(PASSAGE SHOWN begins)
Spirobranchus giganteus Breeding Guide
How the Christmas tree worm Spirobranchus giganteus reproduces by broadcast spawning with larvae that settle into living coral, and why it cannot be cultured without its host coral.
Overview
Spirobranchus giganteus, the Christmas tree worm, is a small serpulid polychaete that lives embedded in living coral heads, particularly Porites and brain corals, occurring from the Caribbean to the Indo-Pacific. Its body reaches about 3.8 cm, while the calcareous tube it secretes can extend up to 20 cm into the coral. Two spiral, Christmas-tree-shaped crowns of brightly coloured radioles filter microorganisms from the water for feeding and respiration.
Reproductive Mode
There are both male and female Christmas tree worms, and they reproduce as broadcast spawners, casting their eggs and sperm into the water for external fertilisation. No asexual reproduction is documented for this species in the consulted source.
(PASSAGE SHOWN ends)
* APPLY WHAT YOU READ:
(a) In the Christmas tree worm breeding guide, how far can the worm's calcareous tube extend into the coral?
(b) Write the next part of the Christmas tree worm breeding guide, picking up after its last sentence.
(DATASET EXTRACT begins)
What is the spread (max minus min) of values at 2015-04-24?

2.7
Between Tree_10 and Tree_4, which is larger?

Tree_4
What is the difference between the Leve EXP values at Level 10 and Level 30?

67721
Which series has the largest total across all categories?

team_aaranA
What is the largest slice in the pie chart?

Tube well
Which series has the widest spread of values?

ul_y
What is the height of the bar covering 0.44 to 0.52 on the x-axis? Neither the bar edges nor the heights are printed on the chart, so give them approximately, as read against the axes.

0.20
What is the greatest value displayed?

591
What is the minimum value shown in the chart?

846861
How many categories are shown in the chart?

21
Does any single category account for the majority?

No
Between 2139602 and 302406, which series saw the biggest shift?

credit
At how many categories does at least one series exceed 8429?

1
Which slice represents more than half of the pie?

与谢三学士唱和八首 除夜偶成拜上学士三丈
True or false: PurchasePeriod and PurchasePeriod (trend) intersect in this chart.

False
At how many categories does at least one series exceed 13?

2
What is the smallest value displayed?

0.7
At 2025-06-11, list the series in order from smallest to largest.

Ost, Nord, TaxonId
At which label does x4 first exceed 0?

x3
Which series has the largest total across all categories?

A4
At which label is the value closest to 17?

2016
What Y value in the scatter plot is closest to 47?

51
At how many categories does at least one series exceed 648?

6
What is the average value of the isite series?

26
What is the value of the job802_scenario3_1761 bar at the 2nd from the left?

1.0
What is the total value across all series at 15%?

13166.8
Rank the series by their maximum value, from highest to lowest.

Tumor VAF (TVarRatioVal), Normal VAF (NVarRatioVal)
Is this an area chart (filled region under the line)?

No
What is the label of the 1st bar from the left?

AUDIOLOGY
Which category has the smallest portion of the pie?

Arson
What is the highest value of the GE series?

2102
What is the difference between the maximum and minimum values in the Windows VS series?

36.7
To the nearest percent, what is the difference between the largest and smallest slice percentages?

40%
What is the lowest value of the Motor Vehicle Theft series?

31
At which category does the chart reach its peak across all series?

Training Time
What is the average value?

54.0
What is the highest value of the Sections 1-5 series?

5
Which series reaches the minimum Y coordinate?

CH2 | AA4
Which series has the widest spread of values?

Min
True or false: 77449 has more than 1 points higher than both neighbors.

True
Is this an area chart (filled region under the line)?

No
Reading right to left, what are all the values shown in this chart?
(DATASET EXTRACT ends)
* RESPONSES PER TASK:
(a) Up to 20 cm.

(b)
Sexual Reproduction
The fertilised eggs develop into larvae that subsequently settle on coral heads and then burrow into the coral to form their tubes. Settlement onto living coral is therefore an obligatory step in the life cycle, tying recruitment directly to the presence of a suitable host.
Common Challenges
Because the larvae must settle into and bore into a living host coral, Spirobranchus giganteus cannot be cultured without that coral, and there is no practical route to breeding it in a home aquarium. Specimens are collected and sold within a fragment of their host coral, and the worm's survival depends on keeping that host coral alive.